BACKGROUND: Vascular ring is a rare cause of recurrent respiratory infections, dysphagia and stridor. Surgical repair is considered safe but the long-term outcomes are unclear. The purpose of this study was to investigate the mortality and morbidity following vascular ring surgery in a single institution.
MATERIALS AND METHODS: This retrospective study covers operations done at Aarhus University Hospital, Denmark between October 1983 and May 2015. Medical records were reviewed focusing on early complications and long-term complaints up to September 2017.
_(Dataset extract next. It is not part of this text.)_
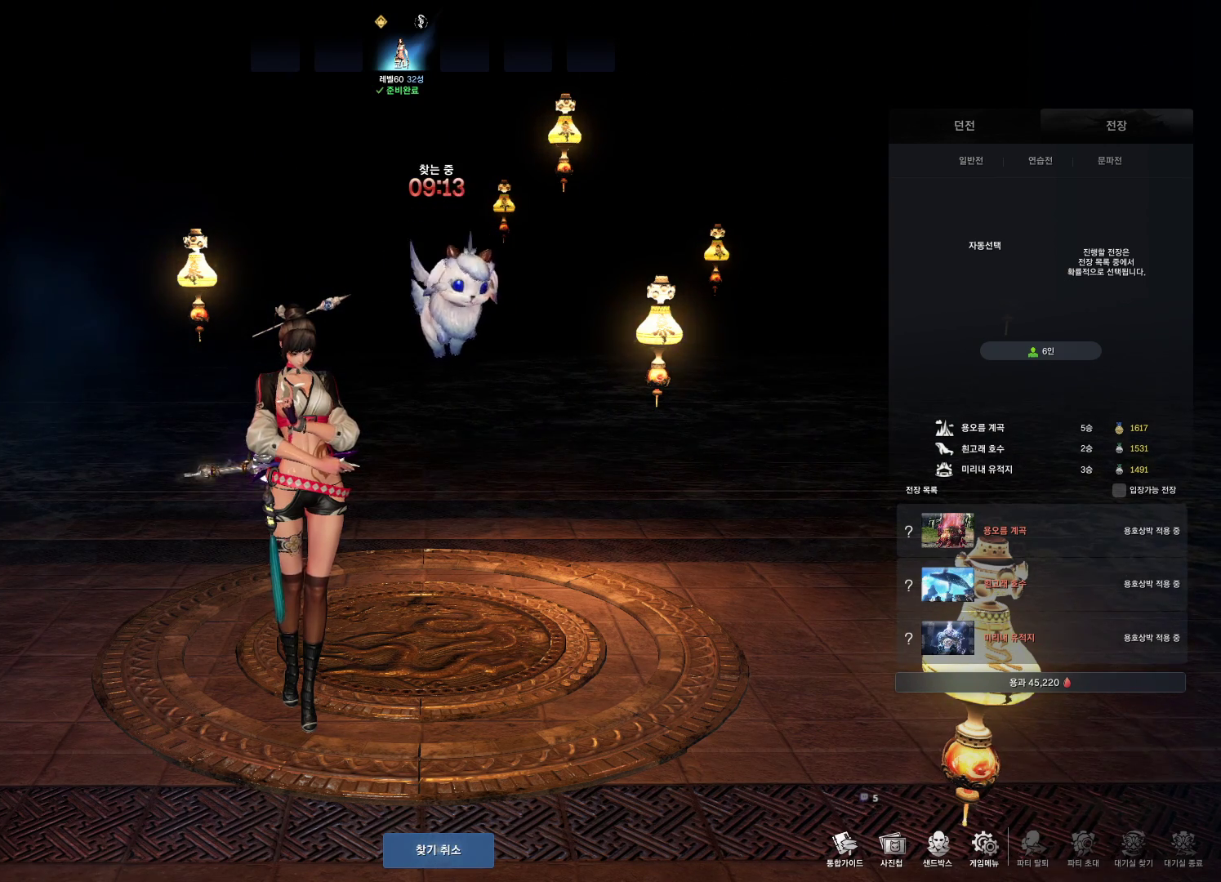
{"keys": [], "mouse": [], "events": [[400, "mouse_mb4", "down"], [466, "mouse_mb4", "up"]]}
RESULTS: A total of 23 patients with median age of 1.4 years (range 0.008-64 years) were operated for vascular ring. Median follow-up was 6.8 years (range 2.4-34 years). Presenting symptoms were stridor (52%), dysphagia or vomiting (52%) and recurrent respiratory infections (48%). There were no early or late deaths. Three months postoperatively, 59% reported no respiratory complaints and 50% reported normal eating habits. Long term, only 14% had no complaints. In particular, asthma (36%), persistent stridor (18%) and recurrent respiratory infections (32%) were frequent. A high number of patients developed mental illness (27%).
CONCLUSION: Surgery for vascular ring can be performed with low early and long-term mortality. Despite good three months outcome, the majority of patients had long-term respiratory issues. Oesophageal morbidity was low.